Rupa gold mine
- Location: Karamoja, Uganda; 2°37′43.73″N 34°39′58.19″E﻿ / ﻿2.6288139°N 34.6661639°E;
- Products: Gold
- Type: Artisanal

= Rupa gold mine =

Ugandan artisanal gold mine

The Rupa Gold mine of Karamoja, Uganda is an artisanal (informal) mine located approximately 10 km north of Moroto Town in Uganda’s Karamoja region. After years of instability caused by inter-clan cattle raiding and a decade-long military disarmament campaign in Karamoja, many people in the region have been finding alternatives to their traditional semi-nomadic pastoralist lifestyles. One such alternative is mining.

Typically male, miners use rudimentary tools to dig holes reaching up to 10 m underground. The miners then spend up to ten hours a day digging earth from tunnels. The earth is then passed to the surface in homemade containers where it is washed and sieved.

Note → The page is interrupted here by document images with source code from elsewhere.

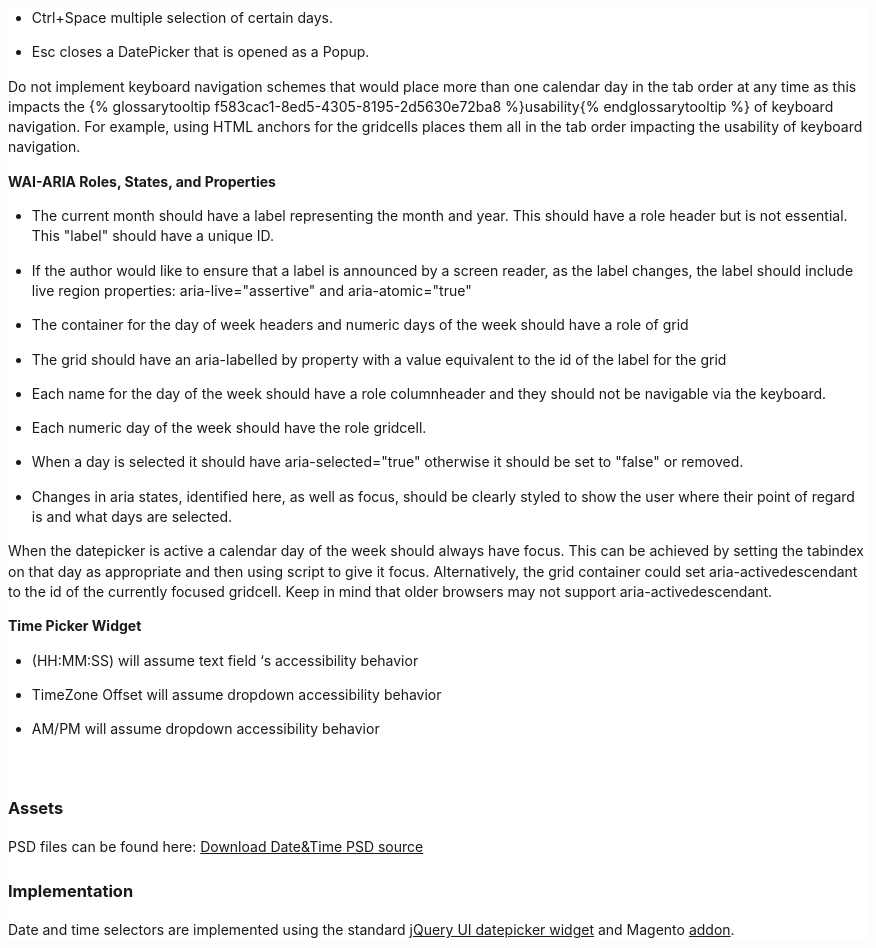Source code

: *	Ctrl+Space multiple selection of certain days.

*	Esc closes a DatePicker that is opened as a Popup.

Do not implement keyboard navigation schemes that would place more than one calendar day in the tab order at any time as this impacts the {% glossarytooltip f583cac1-8ed5-4305-8195-2d5630e72ba8 %}usability{% endglossarytooltip %} of keyboard navigation. For example, using HTML anchors for the gridcells places them all in the tab order impacting the usability of keyboard navigation.
<br>

**WAI-ARIA Roles, States, and Properties**
<br>

*	The current month should have a label representing the month and year. This should have a role header but is not essential. This "label" should have a unique ID.

*	If the author would like to ensure that a label is announced by a screen reader, as the label changes, the label should include live region properties: aria-live="assertive" and aria-atomic="true"

*	The container for the day of week headers and numeric days of the week should have a role of grid

*	The grid should have an aria-labelled by property with a value equivalent to the id of the label for the grid

*	Each name for the day of the week should have a role columnheader and they should not be navigable via the keyboard.

*	Each numeric day of the week should have the role gridcell.

*	When a day is selected it should have aria-selected="true" otherwise it should be set to "false" or removed.

*	Changes in aria states, identified here, as well as focus, should be clearly styled to show the user where their point of regard is and what days are selected.

When the datepicker is active a calendar day of the week should always have focus. This can be achieved by setting the tabindex on that day as appropriate and then using script to give it focus. Alternatively, the grid container could set aria-activedescendant to the id of the currently focused gridcell. Keep in mind that older browsers may not support aria-activedescendant.
<br>

**Time Picker Widget**
<br>

*	(HH:MM:SS) will assume text field ‘s accessibility behavior

*	TimeZone Offset will assume dropdown accessibility behavior

*	AM/PM will assume dropdown accessibility behavior

<br>


<h3 id="assets">Assets</h3>
PSD files can be found here:
<a href="src/date&timepicker.psd">Download Date&Time PSD source</a>

<h3 id="implementation">Implementation</h3>
Date and time selectors are implemented using the standard <a href="https://jqueryui.com/datepicker/" target="_blank">jQuery UI datepicker widget</a> and Magento <a href="{{ site.mage2000url }}lib/web/jquery/jquery-ui-timepicker-addon.js" target="_blank">addon</a>.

Gold extracted at Rupa is bought on-site by dealers from other regions of Uganda and neighbouring Kenya. It is then transferred to either Uganda’s capital, Kampala, or Nairobi, the Kenyan capital, for resale. In early April 2011, the local price paid for 0.1 grams of gold was around 7000 Ugandan shillings, equivalent to around 2.5 US dollars. Generally, miners say that they extract between 0.05 and 0.1 grams (known locally as a “point”) each day.

This local price level was barely half the price level on international commodity markets. In early April 2011, gold was trading at $1,476 per troy ounce, equivalent to $47.45 per gram, or $4.75 per point. The differential between the local and international price reflects the costs involved in transporting output from mines and the profit margins taken by local, regional and global intermediaries. In the absence of official data, estimating the size of the gold deposits at Rupa remains difficult, but local mining officials have said that as many as 10,000 people now depend on the mine for their incomes.

==Safety and Child Labour==
Anecdotal evidence collected from miners at the Rupa site suggests that injuries and deaths are common. Accidents often occur when unsupported tunnels dug by inexperienced miners collapse, trapping people inside.

Child labour is common, with minors under the age of ten often used to collect water for washing the gold. Whole families sometimes work at the mine, with children absent from school.

==Aerial survey and potential industrial extraction==
In 2009 Uganda’s government concluded an airborne geophysical study of over 80 percent of the country’s landmass to map mineral deposits. Funded by the World Bank, the project was seen as an important step in developing the country’s extractive sector.

However, due to ongoing security concerns, the survey did not include the Karamoja region. As of mid-2011, according to officials at the Department for Geological Survey and Mines, plans had been drawn up to extend the survey to Karamoja, but funding for this extension remained absent.

Although Ugandan officials have expressed hopes that mining in Karamoja will help develop this severely deprived region local activists and inhabitants have expressed fears that the arrival of industrial extraction could destroy the precarious livelihoods of artisanal miners working at the Rupa site.